Dr. Nancy Currie-Gregg Observatory at Enid High School

DESERVING OF SUPPORT

EHS facility undergoing renovations, could be designated historic site

From the Enid Morning News Editorial Staff

Feb 8, 2017

We like what’s going on with the observatory atop Enid High School.

For one, the Dr. Nancy Currie-Gregg Observatory at Enid High School is undergoing some needed work, thanks to the efforts of Tim Gregg, an Enid native, Enid High School graduate and former EHS astronomy student, and his wife, Dr. Nancy Currie-Gregg, an astronaut who flew on the space shuttle four times.

Right now, installation of a new safety railing along the observatory’s viewing deck is under way. A new telescope also is in the offing. It would replace the one purchased and installed in 1965.

On another front, Gregg contacted Oklahoma Historical Society, and steps are being taken to possibly designate the observatory a historic site.

Lynda Ozan, architectural historian for Oklahoma Historical Society, recently visited the observatory. Gregg had told her about the structure’s history. It was built with funds from National Defense Education Act, partly as the U.S. government’s response to the launch of Sputnik I by the Soviet Union in October 1958, Gregg said.

According to Enid Public School records, the observatory was the brainchild of Jim Smeltzer, a science teacher at Enid High School in the early 1960s. He applied for the NDEA grant, and the district received $16,000.
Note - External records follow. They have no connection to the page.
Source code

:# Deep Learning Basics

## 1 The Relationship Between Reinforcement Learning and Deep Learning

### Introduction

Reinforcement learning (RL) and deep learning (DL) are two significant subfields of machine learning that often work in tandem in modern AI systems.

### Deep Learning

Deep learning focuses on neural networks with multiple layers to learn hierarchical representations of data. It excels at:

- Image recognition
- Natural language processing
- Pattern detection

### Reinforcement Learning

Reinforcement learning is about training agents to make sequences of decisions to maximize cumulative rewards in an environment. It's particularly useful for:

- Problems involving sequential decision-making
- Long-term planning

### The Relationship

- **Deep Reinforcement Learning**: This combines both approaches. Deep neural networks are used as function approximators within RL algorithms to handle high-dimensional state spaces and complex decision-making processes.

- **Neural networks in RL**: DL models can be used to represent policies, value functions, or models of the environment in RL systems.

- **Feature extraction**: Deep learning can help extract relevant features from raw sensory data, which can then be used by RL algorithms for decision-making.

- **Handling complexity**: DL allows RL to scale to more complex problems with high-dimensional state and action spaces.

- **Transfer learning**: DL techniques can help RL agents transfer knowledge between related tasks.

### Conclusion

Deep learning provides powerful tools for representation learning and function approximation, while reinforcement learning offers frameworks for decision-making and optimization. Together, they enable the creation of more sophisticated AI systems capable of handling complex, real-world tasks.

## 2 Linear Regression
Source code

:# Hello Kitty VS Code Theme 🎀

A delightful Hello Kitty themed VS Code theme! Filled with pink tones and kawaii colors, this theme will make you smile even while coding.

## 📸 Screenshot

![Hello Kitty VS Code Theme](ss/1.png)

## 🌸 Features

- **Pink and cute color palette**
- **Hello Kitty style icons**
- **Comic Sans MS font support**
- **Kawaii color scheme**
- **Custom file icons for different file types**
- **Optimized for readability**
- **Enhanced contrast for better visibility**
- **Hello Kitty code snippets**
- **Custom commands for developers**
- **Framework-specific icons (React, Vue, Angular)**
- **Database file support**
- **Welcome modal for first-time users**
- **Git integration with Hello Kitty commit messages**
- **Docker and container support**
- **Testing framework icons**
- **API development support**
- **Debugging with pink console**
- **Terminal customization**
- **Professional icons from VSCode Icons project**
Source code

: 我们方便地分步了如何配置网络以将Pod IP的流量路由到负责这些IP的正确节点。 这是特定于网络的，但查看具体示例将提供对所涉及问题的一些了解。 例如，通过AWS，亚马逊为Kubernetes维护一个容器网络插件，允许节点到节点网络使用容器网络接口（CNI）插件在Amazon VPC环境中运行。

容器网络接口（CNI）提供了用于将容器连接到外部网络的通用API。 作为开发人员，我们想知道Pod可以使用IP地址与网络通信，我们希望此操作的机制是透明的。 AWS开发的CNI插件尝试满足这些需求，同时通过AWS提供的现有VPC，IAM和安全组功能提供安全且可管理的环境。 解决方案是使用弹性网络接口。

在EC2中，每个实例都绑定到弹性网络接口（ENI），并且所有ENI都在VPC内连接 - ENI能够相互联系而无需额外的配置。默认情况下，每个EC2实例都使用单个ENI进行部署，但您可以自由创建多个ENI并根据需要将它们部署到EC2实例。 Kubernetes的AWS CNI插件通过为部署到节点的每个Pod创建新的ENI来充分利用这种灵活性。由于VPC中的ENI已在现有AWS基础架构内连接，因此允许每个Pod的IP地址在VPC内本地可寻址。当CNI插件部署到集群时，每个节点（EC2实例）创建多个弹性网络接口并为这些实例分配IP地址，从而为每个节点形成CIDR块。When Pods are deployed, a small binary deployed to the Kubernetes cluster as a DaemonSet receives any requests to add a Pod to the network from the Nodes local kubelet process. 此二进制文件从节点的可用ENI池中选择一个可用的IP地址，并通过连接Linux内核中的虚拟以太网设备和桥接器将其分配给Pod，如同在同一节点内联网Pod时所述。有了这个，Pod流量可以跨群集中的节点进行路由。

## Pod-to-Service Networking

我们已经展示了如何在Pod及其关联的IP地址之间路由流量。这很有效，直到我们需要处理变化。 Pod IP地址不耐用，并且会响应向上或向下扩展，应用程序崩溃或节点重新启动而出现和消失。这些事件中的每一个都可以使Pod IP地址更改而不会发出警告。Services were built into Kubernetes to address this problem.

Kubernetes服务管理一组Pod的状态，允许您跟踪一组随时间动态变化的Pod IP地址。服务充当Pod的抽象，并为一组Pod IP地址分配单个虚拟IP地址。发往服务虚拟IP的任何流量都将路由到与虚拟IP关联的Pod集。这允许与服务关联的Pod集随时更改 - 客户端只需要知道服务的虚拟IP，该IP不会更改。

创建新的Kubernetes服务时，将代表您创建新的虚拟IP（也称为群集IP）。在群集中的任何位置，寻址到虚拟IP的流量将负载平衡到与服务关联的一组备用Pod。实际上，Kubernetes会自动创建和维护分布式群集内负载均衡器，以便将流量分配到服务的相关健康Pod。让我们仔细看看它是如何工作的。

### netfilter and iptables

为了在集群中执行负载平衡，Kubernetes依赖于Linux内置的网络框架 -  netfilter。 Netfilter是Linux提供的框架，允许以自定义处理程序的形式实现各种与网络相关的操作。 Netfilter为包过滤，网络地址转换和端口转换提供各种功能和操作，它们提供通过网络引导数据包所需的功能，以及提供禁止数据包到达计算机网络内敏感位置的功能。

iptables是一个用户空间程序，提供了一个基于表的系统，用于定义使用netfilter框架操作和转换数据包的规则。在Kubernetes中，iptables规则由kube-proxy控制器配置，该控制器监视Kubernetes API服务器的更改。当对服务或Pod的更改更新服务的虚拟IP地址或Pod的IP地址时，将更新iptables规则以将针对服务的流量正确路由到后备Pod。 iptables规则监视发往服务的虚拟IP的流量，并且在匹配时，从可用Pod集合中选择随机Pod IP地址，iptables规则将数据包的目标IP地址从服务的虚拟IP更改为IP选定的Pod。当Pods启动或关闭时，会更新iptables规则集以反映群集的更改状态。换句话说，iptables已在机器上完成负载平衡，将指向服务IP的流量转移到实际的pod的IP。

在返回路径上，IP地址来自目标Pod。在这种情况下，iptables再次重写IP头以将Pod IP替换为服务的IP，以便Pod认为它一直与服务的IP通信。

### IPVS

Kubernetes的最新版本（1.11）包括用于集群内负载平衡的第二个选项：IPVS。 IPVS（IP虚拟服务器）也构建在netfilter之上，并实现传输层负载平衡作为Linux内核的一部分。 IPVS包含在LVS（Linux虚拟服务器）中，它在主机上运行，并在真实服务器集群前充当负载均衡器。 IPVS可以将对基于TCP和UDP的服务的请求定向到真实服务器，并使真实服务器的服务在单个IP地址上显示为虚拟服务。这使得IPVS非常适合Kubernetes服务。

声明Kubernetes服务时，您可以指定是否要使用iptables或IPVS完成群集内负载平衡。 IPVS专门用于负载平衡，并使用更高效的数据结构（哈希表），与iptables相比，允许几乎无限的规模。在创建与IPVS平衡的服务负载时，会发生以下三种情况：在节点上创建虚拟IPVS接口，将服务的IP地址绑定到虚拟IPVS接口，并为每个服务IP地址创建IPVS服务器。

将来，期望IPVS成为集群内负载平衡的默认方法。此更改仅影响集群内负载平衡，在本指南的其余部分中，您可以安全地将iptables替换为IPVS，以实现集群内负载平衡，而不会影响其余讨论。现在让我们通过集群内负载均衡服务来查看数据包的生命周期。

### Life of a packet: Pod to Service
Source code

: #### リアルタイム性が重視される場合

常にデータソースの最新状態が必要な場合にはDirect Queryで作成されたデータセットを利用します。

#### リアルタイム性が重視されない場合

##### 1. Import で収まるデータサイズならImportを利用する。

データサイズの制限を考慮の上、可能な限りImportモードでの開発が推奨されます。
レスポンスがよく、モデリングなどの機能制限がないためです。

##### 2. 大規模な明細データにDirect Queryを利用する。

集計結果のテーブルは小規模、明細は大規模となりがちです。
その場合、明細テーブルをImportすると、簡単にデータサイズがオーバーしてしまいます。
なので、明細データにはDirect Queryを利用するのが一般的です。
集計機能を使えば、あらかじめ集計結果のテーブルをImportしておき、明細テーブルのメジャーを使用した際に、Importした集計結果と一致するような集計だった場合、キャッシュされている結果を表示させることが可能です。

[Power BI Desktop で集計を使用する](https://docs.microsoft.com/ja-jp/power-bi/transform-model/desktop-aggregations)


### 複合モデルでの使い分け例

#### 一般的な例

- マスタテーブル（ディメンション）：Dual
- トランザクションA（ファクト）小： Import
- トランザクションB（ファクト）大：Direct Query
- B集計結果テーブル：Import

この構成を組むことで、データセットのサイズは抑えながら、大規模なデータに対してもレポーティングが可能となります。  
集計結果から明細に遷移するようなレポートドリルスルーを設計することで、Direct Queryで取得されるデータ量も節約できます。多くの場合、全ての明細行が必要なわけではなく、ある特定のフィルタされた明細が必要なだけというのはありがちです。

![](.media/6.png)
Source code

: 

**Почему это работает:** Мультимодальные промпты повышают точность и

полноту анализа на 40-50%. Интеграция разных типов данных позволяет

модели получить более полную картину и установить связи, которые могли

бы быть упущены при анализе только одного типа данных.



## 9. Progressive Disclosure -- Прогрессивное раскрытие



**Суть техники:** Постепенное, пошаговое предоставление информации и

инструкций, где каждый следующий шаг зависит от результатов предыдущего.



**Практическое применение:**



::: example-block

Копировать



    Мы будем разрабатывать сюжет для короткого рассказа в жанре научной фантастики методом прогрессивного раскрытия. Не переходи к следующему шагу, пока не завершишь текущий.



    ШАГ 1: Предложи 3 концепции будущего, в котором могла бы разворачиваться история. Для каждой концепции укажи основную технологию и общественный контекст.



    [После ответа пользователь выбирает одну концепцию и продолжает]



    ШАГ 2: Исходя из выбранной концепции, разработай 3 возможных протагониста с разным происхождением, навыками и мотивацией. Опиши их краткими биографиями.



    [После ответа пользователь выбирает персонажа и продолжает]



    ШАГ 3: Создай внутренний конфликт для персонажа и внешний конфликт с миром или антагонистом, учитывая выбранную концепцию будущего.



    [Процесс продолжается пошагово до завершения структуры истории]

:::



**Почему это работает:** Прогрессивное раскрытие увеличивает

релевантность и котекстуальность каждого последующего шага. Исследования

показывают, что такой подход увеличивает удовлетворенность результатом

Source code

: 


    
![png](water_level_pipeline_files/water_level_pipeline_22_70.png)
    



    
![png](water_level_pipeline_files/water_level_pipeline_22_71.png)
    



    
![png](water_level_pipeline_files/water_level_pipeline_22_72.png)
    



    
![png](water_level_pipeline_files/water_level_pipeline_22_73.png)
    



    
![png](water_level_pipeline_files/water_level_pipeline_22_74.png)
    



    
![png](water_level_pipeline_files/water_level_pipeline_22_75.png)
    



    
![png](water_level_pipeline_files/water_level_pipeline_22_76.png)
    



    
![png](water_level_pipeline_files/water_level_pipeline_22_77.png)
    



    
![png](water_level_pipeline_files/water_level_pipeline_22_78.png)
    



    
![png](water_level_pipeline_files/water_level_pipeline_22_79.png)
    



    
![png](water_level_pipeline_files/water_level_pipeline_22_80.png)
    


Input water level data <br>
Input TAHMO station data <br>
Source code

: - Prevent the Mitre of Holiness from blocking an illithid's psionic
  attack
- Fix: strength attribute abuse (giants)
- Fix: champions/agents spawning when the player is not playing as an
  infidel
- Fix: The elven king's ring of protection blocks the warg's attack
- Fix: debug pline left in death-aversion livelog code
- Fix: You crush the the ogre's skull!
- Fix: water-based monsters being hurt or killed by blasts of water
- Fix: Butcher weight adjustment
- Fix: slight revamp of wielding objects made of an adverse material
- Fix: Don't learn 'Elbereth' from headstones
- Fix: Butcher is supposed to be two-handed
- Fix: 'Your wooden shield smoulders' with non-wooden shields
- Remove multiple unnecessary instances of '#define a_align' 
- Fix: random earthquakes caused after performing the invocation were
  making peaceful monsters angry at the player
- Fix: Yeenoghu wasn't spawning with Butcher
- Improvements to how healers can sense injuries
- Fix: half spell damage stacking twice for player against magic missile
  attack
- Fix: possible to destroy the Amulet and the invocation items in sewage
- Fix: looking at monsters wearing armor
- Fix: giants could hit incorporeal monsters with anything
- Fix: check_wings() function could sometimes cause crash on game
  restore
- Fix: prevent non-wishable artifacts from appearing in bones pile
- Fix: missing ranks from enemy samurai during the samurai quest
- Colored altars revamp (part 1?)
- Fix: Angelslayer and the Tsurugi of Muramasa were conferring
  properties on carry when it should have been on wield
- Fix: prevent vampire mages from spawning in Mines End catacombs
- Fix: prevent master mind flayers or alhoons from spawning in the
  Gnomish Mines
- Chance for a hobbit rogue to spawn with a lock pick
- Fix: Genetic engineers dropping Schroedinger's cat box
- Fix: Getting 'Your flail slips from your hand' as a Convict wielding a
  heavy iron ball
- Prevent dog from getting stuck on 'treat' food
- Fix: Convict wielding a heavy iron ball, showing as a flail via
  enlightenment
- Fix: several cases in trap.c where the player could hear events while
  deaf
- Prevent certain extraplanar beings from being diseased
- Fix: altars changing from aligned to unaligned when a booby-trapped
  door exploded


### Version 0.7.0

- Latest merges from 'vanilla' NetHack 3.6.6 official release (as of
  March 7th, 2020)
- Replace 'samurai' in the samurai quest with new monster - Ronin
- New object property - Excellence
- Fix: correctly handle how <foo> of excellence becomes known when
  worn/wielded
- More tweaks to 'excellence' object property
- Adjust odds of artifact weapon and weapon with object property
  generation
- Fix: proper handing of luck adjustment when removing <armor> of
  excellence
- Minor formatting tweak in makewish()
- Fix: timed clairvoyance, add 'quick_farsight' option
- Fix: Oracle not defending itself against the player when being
An interesting side note: Even after all these years, it remains the only high school observatory in Oklahoma.

“Once I realized the observatory’s link to the Cold War and space race,” Gregg said, “I reached out to Lynda’s (Ozan’s) office. She is particularly intrigued by the dome’s history and how today’s geopolitical climate echoes back to a time when the world’s two superpowers were in conflict and competition for scientific supremacy.”

That’s not all the news about the observatory. People soon will be able to become Friends of the Observatory, and the group will support efforts to ensure the observatory continues as a service to students for years to come.

We urge people to get behind this effort.